- Opening Delimiter -
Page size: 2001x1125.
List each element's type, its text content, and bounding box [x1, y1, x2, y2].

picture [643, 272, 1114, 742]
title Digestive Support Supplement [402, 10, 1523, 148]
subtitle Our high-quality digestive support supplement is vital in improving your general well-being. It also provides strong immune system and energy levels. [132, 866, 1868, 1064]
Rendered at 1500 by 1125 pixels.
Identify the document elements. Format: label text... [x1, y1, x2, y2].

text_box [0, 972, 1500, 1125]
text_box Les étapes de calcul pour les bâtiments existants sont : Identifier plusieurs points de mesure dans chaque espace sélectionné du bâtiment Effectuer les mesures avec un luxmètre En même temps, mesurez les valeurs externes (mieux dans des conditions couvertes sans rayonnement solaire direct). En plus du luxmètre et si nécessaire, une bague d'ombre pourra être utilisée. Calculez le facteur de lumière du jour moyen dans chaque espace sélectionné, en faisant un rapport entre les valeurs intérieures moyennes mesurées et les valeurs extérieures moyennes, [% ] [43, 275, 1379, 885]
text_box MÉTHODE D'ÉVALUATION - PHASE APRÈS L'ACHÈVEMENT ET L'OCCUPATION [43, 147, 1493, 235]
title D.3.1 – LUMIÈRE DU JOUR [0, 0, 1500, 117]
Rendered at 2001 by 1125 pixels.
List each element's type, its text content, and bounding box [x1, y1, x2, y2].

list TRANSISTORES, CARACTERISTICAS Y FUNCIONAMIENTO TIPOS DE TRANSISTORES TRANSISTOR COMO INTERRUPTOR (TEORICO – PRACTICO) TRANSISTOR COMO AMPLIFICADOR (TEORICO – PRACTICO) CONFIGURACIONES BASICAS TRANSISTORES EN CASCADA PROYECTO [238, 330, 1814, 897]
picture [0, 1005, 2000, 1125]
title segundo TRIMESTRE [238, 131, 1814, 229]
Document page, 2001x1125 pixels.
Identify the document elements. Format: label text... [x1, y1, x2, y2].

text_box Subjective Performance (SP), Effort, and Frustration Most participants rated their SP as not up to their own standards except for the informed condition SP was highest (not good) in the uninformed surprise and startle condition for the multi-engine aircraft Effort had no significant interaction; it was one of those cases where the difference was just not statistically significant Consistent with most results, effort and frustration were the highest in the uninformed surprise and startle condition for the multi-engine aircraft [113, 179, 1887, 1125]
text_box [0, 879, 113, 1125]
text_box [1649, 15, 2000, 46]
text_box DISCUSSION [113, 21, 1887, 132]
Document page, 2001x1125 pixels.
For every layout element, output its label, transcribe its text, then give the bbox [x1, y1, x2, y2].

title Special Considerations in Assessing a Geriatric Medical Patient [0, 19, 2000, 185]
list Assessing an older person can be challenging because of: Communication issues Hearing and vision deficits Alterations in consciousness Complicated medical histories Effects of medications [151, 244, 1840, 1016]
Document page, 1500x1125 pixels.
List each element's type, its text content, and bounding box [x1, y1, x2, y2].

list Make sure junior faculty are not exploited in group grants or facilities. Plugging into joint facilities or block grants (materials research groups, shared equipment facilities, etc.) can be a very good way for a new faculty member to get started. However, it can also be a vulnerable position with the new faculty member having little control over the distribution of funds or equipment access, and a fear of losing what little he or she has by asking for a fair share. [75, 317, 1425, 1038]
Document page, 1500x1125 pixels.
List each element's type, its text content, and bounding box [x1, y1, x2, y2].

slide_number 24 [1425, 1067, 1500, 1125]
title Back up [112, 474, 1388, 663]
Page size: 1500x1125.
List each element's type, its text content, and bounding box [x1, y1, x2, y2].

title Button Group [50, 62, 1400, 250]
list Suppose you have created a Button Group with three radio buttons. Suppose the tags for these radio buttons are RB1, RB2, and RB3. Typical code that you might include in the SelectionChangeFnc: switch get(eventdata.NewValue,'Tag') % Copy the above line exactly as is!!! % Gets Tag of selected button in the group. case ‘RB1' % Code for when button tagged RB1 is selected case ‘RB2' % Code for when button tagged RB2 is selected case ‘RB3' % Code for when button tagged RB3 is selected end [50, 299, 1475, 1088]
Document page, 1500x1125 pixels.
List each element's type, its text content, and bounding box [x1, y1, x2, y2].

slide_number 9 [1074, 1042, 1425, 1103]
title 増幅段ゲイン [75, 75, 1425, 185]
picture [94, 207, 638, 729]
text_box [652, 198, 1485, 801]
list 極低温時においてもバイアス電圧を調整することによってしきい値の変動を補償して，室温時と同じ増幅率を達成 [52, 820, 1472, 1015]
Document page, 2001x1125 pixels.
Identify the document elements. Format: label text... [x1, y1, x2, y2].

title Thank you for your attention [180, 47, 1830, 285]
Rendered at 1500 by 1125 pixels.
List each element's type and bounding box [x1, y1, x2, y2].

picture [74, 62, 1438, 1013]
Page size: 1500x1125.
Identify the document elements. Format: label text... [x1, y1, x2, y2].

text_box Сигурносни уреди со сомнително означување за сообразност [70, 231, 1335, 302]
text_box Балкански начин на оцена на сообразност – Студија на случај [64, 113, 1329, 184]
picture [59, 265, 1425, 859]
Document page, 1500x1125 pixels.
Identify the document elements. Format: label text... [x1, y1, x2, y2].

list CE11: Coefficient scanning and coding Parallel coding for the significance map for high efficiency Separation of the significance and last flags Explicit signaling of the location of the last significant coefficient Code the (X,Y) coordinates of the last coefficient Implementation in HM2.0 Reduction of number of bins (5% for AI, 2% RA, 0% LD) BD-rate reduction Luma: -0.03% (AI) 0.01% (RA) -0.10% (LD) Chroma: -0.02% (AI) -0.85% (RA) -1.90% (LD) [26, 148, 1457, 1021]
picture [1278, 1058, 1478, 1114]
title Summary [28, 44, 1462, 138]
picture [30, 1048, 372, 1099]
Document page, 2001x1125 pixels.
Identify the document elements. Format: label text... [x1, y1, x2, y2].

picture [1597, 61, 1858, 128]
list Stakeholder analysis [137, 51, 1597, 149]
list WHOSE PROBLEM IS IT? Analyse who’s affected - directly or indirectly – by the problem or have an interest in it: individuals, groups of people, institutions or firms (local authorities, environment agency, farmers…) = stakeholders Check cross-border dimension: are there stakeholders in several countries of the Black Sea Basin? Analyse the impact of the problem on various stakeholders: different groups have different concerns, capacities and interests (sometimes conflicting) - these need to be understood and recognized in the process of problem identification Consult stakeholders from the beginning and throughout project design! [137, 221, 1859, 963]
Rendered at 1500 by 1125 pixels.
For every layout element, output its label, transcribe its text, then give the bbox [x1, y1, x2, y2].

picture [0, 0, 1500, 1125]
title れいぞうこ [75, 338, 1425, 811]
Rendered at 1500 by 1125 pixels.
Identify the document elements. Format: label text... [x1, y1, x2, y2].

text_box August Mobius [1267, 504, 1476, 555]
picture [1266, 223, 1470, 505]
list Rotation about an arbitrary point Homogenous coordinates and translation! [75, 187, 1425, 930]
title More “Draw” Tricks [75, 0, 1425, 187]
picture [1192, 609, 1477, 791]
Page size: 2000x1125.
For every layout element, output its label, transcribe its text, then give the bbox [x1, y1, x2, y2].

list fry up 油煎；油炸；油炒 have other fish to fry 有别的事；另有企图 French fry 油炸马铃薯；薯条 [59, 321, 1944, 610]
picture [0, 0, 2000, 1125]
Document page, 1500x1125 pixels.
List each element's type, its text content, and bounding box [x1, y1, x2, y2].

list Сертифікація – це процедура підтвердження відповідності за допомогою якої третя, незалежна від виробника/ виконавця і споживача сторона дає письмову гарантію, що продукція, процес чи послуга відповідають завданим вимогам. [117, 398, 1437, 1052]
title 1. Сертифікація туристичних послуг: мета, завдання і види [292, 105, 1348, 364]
- Closing Delimiter -
● Exercise instructions: Would you retype all of the lines shown above, exactly as given?

● Expected answer:
Page size: 2001x1125.
List each element's type, its text content, and bounding box [x1, y1, x2, y2].

picture [643, 272, 1114, 742]
title Digestive Support Supplement [402, 10, 1523, 148]
subtitle Our high-quality digestive support supplement is vital in improving your general well-being. It also provides strong immune system and energy levels. [132, 866, 1868, 1064]
Rendered at 1500 by 1125 pixels.
Identify the document elements. Format: label text... [x1, y1, x2, y2].

text_box [0, 972, 1500, 1125]
text_box Les étapes de calcul pour les bâtiments existants sont : Identifier plusieurs points de mesure dans chaque espace sélectionné du bâtiment Effectuer les mesures avec un luxmètre En même temps, mesurez les valeurs externes (mieux dans des conditions couvertes sans rayonnement solaire direct). En plus du luxmètre et si nécessaire, une bague d'ombre pourra être utilisée. Calculez le facteur de lumière du jour moyen dans chaque espace sélectionné, en faisant un rapport entre les valeurs intérieures moyennes mesurées et les valeurs extérieures moyennes, [% ] [43, 275, 1379, 885]
text_box MÉTHODE D'ÉVALUATION - PHASE APRÈS L'ACHÈVEMENT ET L'OCCUPATION [43, 147, 1493, 235]
title D.3.1 – LUMIÈRE DU JOUR [0, 0, 1500, 117]
Rendered at 2001 by 1125 pixels.
List each element's type, its text content, and bounding box [x1, y1, x2, y2].

list TRANSISTORES, CARACTERISTICAS Y FUNCIONAMIENTO TIPOS DE TRANSISTORES TRANSISTOR COMO INTERRUPTOR (TEORICO – PRACTICO) TRANSISTOR COMO AMPLIFICADOR (TEORICO – PRACTICO) CONFIGURACIONES BASICAS TRANSISTORES EN CASCADA PROYECTO [238, 330, 1814, 897]
picture [0, 1005, 2000, 1125]
title segundo TRIMESTRE [238, 131, 1814, 229]
Document page, 2001x1125 pixels.
Identify the document elements. Format: label text... [x1, y1, x2, y2].

text_box Subjective Performance (SP), Effort, and Frustration Most participants rated their SP as not up to their own standards except for the informed condition SP was highest (not good) in the uninformed surprise and startle condition for the multi-engine aircraft Effort had no significant interaction; it was one of those cases where the difference was just not statistically significant Consistent with most results, effort and frustration were the highest in the uninformed surprise and startle condition for the multi-engine aircraft [113, 179, 1887, 1125]
text_box [0, 879, 113, 1125]
text_box [1649, 15, 2000, 46]
text_box DISCUSSION [113, 21, 1887, 132]
Document page, 2001x1125 pixels.
For every layout element, output its label, transcribe its text, then give the bbox [x1, y1, x2, y2].

title Special Considerations in Assessing a Geriatric Medical Patient [0, 19, 2000, 185]
list Assessing an older person can be challenging because of: Communication issues Hearing and vision deficits Alterations in consciousness Complicated medical histories Effects of medications [151, 244, 1840, 1016]
Document page, 1500x1125 pixels.
List each element's type, its text content, and bounding box [x1, y1, x2, y2].

list Make sure junior faculty are not exploited in group grants or facilities. Plugging into joint facilities or block grants (materials research groups, shared equipment facilities, etc.) can be a very good way for a new faculty member to get started. However, it can also be a vulnerable position with the new faculty member having little control over the distribution of funds or equipment access, and a fear of losing what little he or she has by asking for a fair share. [75, 317, 1425, 1038]
Document page, 1500x1125 pixels.
List each element's type, its text content, and bounding box [x1, y1, x2, y2].

slide_number 24 [1425, 1067, 1500, 1125]
title Back up [112, 474, 1388, 663]
Page size: 1500x1125.
List each element's type, its text content, and bounding box [x1, y1, x2, y2].

title Button Group [50, 62, 1400, 250]
list Suppose you have created a Button Group with three radio buttons. Suppose the tags for these radio buttons are RB1, RB2, and RB3. Typical code that you might include in the SelectionChangeFnc: switch get(eventdata.NewValue,'Tag') % Copy the above line exactly as is!!! % Gets Tag of selected button in the group. case ‘RB1' % Code for when button tagged RB1 is selected case ‘RB2' % Code for when button tagged RB2 is selected case ‘RB3' % Code for when button tagged RB3 is selected end [50, 299, 1475, 1088]
Document page, 1500x1125 pixels.
List each element's type, its text content, and bounding box [x1, y1, x2, y2].

slide_number 9 [1074, 1042, 1425, 1103]
title 増幅段ゲイン [75, 75, 1425, 185]
picture [94, 207, 638, 729]
text_box [652, 198, 1485, 801]
list 極低温時においてもバイアス電圧を調整することによってしきい値の変動を補償して，室温時と同じ増幅率を達成 [52, 820, 1472, 1015]
Document page, 2001x1125 pixels.
Identify the document elements. Format: label text... [x1, y1, x2, y2].

title Thank you for your attention [180, 47, 1830, 285]
Rendered at 1500 by 1125 pixels.
List each element's type and bounding box [x1, y1, x2, y2].

picture [74, 62, 1438, 1013]
Page size: 1500x1125.
Identify the document elements. Format: label text... [x1, y1, x2, y2].

text_box Сигурносни уреди со сомнително означување за сообразност [70, 231, 1335, 302]
text_box Балкански начин на оцена на сообразност – Студија на случај [64, 113, 1329, 184]
picture [59, 265, 1425, 859]
Document page, 1500x1125 pixels.
Identify the document elements. Format: label text... [x1, y1, x2, y2].

list CE11: Coefficient scanning and coding Parallel coding for the significance map for high efficiency Separation of the significance and last flags Explicit signaling of the location of the last significant coefficient Code the (X,Y) coordinates of the last coefficient Implementation in HM2.0 Reduction of number of bins (5% for AI, 2% RA, 0% LD) BD-rate reduction Luma: -0.03% (AI) 0.01% (RA) -0.10% (LD) Chroma: -0.02% (AI) -0.85% (RA) -1.90% (LD) [26, 148, 1457, 1021]
picture [1278, 1058, 1478, 1114]
title Summary [28, 44, 1462, 138]
picture [30, 1048, 372, 1099]
Document page, 2001x1125 pixels.
Identify the document elements. Format: label text... [x1, y1, x2, y2].

picture [1597, 61, 1858, 128]
list Stakeholder analysis [137, 51, 1597, 149]
list WHOSE PROBLEM IS IT? Analyse who’s affected - directly or indirectly – by the problem or have an interest in it: individuals, groups of people, institutions or firms (local authorities, environment agency, farmers…) = stakeholders Check cross-border dimension: are there stakeholders in several countries of the Black Sea Basin? Analyse the impact of the problem on various stakeholders: different groups have different concerns, capacities and interests (sometimes conflicting) - these need to be understood and recognized in the process of problem identification Consult stakeholders from the beginning and throughout project design! [137, 221, 1859, 963]
Rendered at 1500 by 1125 pixels.
For every layout element, output its label, transcribe its text, then give the bbox [x1, y1, x2, y2].

picture [0, 0, 1500, 1125]
title れいぞうこ [75, 338, 1425, 811]
Rendered at 1500 by 1125 pixels.
Identify the document elements. Format: label text... [x1, y1, x2, y2].

text_box August Mobius [1267, 504, 1476, 555]
picture [1266, 223, 1470, 505]
list Rotation about an arbitrary point Homogenous coordinates and translation! [75, 187, 1425, 930]
title More “Draw” Tricks [75, 0, 1425, 187]
picture [1192, 609, 1477, 791]
Page size: 2000x1125.
For every layout element, output its label, transcribe its text, then give the bbox [x1, y1, x2, y2].

list fry up 油煎；油炸；油炒 have other fish to fry 有别的事；另有企图 French fry 油炸马铃薯；薯条 [59, 321, 1944, 610]
picture [0, 0, 2000, 1125]
Document page, 1500x1125 pixels.
List each element's type, its text content, and bounding box [x1, y1, x2, y2].

list Сертифікація – це процедура підтвердження відповідності за допомогою якої третя, незалежна від виробника/ виконавця і споживача сторона дає письмову гарантію, що продукція, процес чи послуга відповідають завданим вимогам. [117, 398, 1437, 1052]
title 1. Сертифікація туристичних послуг: мета, завдання і види [292, 105, 1348, 364]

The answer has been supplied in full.